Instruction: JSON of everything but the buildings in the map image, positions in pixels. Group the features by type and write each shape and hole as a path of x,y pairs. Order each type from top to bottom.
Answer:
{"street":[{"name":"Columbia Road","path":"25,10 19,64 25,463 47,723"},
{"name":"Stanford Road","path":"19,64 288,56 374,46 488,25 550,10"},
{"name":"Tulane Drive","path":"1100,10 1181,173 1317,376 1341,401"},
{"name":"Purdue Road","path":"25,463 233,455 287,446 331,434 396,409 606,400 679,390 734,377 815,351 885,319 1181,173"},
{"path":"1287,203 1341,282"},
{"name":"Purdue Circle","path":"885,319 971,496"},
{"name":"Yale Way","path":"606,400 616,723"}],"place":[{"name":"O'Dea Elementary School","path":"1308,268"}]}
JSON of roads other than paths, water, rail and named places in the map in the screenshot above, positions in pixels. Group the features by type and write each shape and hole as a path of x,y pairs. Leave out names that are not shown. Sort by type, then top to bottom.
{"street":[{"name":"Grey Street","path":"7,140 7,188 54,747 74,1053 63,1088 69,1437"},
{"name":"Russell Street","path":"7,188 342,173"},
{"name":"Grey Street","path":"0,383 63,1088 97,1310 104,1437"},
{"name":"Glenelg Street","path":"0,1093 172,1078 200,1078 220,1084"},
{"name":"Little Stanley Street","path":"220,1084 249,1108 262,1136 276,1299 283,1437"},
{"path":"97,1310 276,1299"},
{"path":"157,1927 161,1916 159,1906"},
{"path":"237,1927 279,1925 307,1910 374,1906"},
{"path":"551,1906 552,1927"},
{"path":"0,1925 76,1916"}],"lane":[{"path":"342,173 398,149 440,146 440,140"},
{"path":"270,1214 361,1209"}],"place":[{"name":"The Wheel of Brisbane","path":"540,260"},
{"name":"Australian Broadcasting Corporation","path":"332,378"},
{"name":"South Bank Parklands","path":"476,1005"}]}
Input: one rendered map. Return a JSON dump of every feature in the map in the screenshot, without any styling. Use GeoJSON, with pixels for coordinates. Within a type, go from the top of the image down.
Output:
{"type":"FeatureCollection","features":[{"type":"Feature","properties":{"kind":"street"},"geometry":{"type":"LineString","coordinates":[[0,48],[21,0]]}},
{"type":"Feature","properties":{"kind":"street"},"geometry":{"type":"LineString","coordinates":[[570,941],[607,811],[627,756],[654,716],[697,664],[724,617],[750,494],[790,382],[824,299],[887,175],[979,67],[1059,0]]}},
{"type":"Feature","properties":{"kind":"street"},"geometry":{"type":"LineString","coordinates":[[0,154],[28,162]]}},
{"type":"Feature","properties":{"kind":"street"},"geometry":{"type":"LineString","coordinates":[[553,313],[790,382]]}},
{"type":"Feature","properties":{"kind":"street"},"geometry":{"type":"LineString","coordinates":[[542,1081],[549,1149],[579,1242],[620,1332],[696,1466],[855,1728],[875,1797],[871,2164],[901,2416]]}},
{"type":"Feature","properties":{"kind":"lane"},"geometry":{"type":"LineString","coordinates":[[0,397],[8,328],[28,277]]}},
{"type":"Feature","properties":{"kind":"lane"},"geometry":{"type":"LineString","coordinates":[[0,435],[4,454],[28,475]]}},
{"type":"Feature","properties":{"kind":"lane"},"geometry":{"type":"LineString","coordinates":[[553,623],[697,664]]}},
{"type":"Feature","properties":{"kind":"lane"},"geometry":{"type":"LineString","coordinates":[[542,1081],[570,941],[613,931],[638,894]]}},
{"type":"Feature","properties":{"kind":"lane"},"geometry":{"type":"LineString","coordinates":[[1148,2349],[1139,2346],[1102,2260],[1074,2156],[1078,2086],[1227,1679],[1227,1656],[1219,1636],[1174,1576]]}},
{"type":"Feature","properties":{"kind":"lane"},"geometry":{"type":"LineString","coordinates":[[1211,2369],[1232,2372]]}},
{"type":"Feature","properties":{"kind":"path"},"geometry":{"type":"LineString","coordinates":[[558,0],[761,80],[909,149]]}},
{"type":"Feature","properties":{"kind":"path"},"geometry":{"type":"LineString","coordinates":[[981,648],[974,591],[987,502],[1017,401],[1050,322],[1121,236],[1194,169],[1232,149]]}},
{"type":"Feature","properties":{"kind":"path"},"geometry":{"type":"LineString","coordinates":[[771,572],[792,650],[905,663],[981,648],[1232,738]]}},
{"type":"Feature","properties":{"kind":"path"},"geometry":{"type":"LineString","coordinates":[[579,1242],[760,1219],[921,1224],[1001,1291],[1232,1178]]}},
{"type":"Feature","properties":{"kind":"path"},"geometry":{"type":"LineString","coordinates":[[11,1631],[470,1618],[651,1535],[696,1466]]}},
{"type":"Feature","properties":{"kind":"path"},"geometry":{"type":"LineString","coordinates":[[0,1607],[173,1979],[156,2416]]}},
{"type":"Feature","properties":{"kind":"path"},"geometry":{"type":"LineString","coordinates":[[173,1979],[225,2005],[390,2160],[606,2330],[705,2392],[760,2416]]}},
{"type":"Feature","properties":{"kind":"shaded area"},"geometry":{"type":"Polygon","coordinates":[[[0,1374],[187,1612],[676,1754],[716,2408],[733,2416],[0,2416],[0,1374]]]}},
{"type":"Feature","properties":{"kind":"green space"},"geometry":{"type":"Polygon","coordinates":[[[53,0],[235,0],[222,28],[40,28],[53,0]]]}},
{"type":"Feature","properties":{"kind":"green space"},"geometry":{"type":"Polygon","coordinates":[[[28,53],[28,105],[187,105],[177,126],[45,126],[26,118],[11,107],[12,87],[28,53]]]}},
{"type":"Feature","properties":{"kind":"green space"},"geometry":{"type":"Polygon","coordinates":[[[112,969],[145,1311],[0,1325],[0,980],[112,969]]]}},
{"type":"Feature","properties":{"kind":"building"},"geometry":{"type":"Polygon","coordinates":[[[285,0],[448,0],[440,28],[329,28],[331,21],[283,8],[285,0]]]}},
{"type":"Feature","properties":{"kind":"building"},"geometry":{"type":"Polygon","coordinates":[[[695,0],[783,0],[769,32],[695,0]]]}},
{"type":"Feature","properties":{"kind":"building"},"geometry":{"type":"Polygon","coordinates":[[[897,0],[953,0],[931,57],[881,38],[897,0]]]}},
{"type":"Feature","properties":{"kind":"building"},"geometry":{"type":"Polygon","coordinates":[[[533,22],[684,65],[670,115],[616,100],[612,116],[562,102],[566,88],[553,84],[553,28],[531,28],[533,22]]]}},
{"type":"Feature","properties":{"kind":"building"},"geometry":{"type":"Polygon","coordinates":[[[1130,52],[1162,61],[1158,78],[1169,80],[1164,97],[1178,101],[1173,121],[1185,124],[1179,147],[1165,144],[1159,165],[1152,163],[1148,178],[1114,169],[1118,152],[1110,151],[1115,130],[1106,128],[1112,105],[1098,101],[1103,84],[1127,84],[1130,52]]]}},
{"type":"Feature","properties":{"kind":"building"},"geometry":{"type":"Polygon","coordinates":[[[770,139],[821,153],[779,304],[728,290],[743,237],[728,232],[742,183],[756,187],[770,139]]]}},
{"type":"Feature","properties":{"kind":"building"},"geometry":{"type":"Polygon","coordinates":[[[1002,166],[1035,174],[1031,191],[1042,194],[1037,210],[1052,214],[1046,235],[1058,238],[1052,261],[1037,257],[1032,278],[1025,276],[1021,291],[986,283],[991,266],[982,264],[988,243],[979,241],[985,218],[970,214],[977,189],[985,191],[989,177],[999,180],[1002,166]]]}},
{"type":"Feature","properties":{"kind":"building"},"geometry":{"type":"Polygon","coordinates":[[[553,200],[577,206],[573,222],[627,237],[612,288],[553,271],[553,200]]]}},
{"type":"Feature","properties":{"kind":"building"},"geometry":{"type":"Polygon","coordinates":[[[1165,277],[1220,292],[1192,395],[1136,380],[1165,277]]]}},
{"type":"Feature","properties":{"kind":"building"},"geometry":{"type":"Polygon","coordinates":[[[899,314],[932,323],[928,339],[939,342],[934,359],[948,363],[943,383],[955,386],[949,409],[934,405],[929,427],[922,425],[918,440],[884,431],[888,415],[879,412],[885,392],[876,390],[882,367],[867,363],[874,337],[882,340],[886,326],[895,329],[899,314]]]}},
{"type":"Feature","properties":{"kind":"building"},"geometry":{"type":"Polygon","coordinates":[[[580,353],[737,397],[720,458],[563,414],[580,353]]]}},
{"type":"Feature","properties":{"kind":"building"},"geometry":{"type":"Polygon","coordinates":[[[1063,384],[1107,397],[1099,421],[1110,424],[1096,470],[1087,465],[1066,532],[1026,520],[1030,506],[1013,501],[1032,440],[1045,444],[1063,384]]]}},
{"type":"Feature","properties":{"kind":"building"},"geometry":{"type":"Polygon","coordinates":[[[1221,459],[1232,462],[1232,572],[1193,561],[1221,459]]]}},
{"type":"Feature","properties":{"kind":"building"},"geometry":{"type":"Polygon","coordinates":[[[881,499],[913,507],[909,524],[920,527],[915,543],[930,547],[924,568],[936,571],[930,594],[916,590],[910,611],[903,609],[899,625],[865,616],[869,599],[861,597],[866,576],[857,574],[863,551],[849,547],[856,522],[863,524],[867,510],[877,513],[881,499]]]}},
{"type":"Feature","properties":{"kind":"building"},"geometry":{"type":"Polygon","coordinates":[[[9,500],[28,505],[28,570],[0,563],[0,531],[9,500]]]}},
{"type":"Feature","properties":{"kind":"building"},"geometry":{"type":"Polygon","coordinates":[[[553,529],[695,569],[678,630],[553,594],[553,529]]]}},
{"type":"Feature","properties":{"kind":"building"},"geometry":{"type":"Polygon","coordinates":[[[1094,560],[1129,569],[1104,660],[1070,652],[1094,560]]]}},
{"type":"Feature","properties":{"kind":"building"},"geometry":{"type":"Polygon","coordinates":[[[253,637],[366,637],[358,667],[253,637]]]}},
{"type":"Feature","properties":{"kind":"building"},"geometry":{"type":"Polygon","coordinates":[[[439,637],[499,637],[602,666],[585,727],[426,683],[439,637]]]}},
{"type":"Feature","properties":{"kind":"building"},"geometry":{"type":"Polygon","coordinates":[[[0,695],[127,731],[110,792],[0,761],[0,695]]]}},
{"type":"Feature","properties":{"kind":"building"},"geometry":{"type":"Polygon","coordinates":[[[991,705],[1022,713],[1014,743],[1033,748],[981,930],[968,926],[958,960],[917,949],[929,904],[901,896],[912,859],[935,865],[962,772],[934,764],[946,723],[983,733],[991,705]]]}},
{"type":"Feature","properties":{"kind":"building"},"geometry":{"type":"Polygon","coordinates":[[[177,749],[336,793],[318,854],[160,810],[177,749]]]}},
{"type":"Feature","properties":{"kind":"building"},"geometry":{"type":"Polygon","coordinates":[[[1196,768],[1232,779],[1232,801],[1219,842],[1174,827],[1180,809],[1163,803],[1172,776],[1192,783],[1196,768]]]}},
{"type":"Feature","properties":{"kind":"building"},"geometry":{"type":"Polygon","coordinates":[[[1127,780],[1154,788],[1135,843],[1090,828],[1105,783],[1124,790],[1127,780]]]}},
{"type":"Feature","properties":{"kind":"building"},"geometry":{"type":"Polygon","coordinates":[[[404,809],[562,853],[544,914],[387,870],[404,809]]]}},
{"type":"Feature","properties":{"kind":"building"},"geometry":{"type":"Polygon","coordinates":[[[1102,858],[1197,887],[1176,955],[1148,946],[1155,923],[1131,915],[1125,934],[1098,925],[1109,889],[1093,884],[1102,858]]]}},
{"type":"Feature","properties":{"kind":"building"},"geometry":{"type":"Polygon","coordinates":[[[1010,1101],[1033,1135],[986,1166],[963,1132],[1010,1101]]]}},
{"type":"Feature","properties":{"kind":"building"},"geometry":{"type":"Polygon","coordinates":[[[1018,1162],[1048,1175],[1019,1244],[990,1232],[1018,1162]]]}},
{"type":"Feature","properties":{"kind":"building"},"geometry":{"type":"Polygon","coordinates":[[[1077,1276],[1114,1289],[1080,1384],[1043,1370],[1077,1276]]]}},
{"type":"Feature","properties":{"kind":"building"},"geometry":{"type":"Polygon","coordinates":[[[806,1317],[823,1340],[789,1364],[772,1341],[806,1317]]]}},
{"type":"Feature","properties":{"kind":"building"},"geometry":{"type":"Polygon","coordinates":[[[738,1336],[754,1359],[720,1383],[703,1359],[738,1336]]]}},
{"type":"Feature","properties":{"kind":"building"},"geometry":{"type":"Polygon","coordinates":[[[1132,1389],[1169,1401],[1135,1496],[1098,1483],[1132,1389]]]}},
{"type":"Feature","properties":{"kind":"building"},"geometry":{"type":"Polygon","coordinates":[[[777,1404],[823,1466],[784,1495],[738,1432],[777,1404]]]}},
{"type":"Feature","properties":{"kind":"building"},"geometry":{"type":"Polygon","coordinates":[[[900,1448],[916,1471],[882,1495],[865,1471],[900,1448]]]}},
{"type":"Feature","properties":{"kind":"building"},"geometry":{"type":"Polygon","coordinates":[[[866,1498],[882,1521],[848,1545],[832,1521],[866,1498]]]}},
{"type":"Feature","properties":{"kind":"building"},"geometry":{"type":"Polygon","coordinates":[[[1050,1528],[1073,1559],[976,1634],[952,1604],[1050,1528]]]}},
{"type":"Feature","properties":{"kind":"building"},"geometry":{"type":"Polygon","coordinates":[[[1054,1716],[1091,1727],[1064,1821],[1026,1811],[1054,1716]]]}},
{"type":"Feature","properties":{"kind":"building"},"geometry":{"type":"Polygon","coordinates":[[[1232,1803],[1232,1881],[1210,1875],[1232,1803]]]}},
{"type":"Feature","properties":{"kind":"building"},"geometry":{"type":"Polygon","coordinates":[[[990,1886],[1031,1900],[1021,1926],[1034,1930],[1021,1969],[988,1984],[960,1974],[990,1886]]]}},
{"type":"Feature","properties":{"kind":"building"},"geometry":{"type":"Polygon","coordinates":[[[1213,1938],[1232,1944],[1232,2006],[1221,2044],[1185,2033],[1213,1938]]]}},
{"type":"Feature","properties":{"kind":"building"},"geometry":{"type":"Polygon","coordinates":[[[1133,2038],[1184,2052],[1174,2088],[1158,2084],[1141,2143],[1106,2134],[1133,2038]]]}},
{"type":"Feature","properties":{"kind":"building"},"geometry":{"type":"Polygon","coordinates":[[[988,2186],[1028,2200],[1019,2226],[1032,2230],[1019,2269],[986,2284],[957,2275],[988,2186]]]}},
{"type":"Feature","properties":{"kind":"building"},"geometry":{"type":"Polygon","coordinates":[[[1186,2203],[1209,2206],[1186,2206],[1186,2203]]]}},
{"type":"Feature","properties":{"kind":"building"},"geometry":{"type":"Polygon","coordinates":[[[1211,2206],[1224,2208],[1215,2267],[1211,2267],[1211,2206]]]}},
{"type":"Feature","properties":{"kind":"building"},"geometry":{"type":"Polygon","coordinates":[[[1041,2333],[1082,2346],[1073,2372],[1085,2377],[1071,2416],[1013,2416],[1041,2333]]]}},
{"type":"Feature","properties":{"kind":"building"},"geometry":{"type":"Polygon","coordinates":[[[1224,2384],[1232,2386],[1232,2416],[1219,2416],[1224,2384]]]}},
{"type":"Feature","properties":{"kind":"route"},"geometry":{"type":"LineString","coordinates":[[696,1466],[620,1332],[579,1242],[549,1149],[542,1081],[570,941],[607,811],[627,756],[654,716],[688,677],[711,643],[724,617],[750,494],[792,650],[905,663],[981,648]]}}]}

[The problem]
Scan the material above for lines holding the string "Group" and copy those lines.

[Task result]
Instruction: JSON of everything but the buildings in the map image, positions in pixels. Group the features by type and write each shape and hole as a path of x,y pairs. Order each type from top to bottom.
JSON of roads other than paths, water, rail and named places in the map in the screenshot above, positions in pixels. Group the features by type and write each shape and hole as a path of x,y pairs. Leave out names that are not shown. Sort by type, then top to bottom.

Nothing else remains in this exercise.